■ **Extracted text**
###
# Unusual patio cover



## ICE (Oct 22, 2011)

There is a permit from 1983 to "legalize" the patio cover.  That means that it was built without a permit prior to 1983.  The permit doesn't indicate square footage and this is about 1000 sq. ft.   Beyond that fact that it is dilapidated is that it was never structurally sound, or even close.  Many of the saddles have no attachment to the beam.  Some have one nail.  The only counterforce to uplift is gravity.  The owner wants to replace the roofing.







The hardware is a sleeve that fits the round beam with a saddle welded to the sleeve.  That sounds reasonable enough until you realize that the sleeve is free to rotate.






There is a beam splice over the post and the beams are free floating from the post and each other.






The beam is held in place by magic.  There are six just like it.  This is proof that a fascia board can be stronger than we give credit.  The same goes for air connections.
###
■ **Data extract**
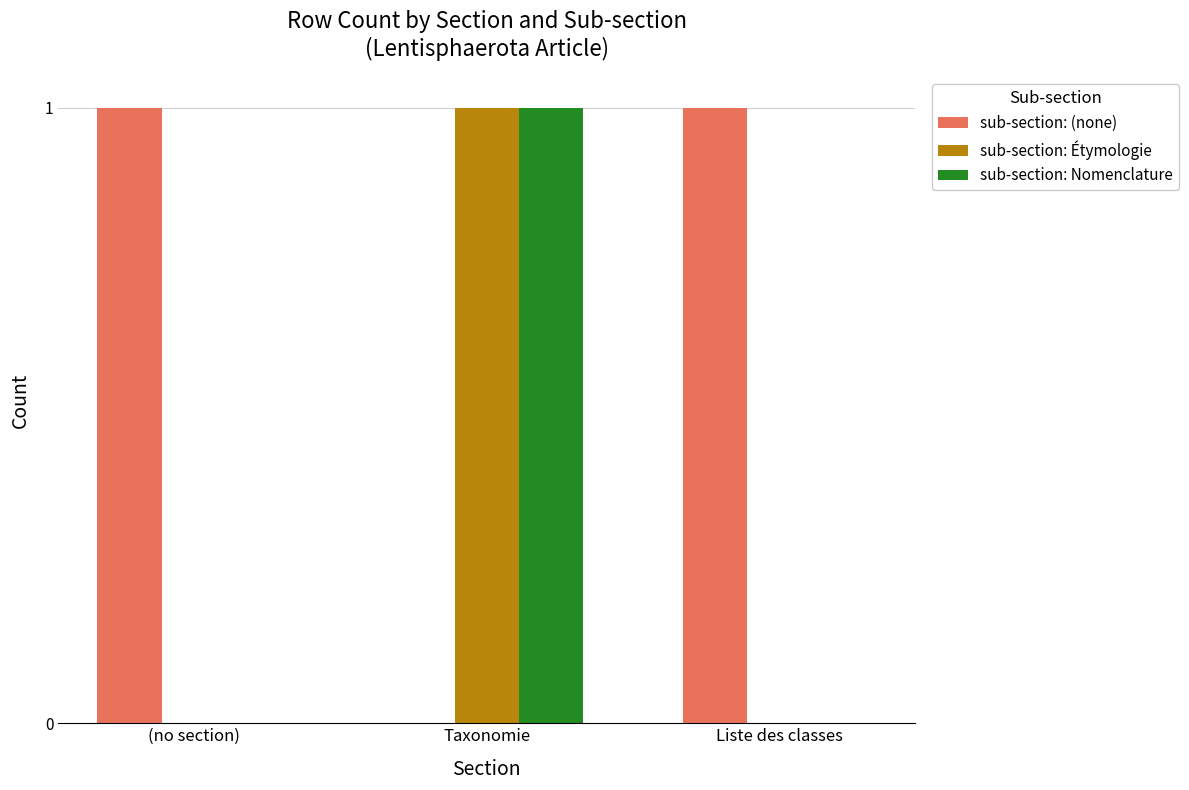

How many categories are shown in the chart?

3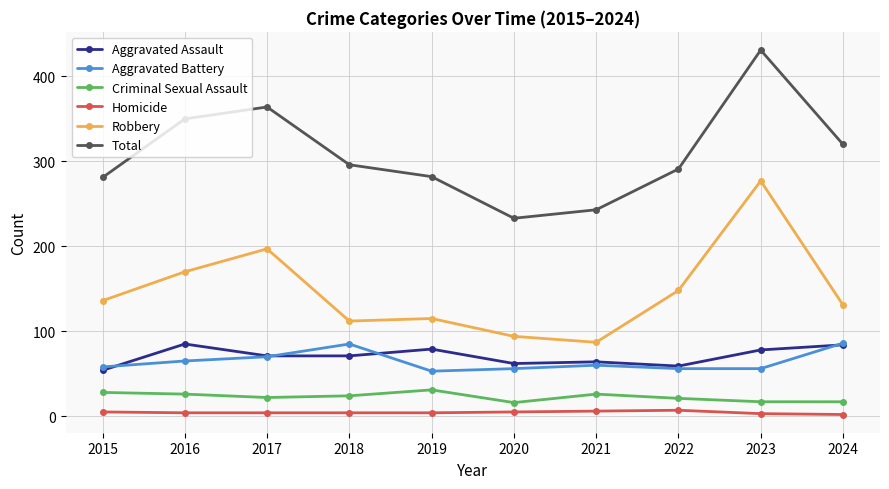

In Aggravated Battery, how many points are higher than both neighbors (excluding endpoints)?

2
###
■ **Your instructions**
Please pull out the passage of the patio cover post from "The hardware is" up to and including "and each other.", word for word.

■ **Output below**
The hardware is a sleeve that fits the round beam with a saddle welded to the sleeve.  That sounds reasonable enough until you realize that the sleeve is free to rotate.






There is a beam splice over the post and the beams are free floating from the post and each other.